> _TASK DIRECTIONS_
Count how many lines in the entries below hold "interface". Only the number belongs in the answer.
****************
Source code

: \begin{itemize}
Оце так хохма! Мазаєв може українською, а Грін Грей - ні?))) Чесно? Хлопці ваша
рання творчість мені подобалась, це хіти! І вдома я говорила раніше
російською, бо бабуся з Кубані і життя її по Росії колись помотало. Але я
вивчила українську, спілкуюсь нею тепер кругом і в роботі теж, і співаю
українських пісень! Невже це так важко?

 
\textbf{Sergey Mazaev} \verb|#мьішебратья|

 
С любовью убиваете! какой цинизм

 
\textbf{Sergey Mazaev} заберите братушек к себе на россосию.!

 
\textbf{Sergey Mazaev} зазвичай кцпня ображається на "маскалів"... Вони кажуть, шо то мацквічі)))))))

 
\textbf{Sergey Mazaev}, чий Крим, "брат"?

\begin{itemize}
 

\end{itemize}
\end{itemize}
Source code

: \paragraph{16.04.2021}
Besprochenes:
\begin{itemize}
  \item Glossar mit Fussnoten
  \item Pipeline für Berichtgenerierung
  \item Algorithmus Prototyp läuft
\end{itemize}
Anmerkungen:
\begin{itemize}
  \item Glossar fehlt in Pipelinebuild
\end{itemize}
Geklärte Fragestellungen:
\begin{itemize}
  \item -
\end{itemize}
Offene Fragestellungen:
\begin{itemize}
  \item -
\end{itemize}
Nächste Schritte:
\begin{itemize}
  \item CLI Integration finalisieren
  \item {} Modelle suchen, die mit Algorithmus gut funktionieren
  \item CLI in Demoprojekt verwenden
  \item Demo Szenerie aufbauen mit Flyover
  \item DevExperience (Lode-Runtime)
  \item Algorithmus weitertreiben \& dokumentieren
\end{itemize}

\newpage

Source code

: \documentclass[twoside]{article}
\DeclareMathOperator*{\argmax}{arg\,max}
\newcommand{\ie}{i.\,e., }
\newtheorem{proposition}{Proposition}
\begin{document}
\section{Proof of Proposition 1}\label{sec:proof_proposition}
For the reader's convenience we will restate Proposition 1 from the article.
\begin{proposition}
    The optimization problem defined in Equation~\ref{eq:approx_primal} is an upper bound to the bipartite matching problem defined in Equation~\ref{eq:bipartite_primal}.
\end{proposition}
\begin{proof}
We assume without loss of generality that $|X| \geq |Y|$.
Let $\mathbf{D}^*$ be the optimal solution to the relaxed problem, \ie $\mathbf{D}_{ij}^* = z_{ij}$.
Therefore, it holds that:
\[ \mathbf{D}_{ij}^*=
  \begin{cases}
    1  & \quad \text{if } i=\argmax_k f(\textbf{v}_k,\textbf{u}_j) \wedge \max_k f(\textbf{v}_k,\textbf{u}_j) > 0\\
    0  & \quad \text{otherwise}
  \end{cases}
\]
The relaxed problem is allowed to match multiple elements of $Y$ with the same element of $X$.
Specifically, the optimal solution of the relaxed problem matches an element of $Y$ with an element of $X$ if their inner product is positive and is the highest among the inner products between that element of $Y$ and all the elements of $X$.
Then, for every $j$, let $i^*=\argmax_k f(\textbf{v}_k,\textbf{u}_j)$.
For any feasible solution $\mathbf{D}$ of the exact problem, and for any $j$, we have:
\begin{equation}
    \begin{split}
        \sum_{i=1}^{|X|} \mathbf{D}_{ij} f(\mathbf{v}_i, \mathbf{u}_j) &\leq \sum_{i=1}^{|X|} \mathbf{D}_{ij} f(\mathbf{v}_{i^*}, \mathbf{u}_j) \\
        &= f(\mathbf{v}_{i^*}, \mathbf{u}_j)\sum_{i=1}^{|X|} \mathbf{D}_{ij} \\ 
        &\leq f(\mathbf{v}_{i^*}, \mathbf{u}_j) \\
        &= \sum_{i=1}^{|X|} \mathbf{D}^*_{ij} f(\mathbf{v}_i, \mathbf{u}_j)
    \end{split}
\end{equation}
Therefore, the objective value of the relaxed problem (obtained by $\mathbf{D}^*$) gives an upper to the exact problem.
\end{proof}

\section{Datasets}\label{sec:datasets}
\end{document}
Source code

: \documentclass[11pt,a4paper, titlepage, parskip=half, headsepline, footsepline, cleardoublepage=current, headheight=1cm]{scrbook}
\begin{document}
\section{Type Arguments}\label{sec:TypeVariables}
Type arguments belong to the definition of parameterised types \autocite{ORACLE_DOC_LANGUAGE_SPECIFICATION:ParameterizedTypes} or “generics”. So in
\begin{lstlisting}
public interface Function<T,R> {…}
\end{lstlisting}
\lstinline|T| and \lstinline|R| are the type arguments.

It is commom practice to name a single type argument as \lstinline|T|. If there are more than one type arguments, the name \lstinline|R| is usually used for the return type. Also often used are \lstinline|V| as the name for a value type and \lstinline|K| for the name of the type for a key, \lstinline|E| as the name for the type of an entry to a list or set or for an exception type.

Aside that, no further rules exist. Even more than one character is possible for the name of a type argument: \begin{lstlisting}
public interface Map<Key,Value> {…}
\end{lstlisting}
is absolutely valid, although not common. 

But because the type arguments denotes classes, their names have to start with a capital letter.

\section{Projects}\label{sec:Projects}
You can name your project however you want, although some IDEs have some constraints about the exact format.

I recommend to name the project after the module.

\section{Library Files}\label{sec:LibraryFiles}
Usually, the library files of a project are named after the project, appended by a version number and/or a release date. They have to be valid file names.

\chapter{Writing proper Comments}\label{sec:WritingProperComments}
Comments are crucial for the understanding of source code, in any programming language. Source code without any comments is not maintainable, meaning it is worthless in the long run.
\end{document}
****************
> _ANSWER TO THIS TASK_
2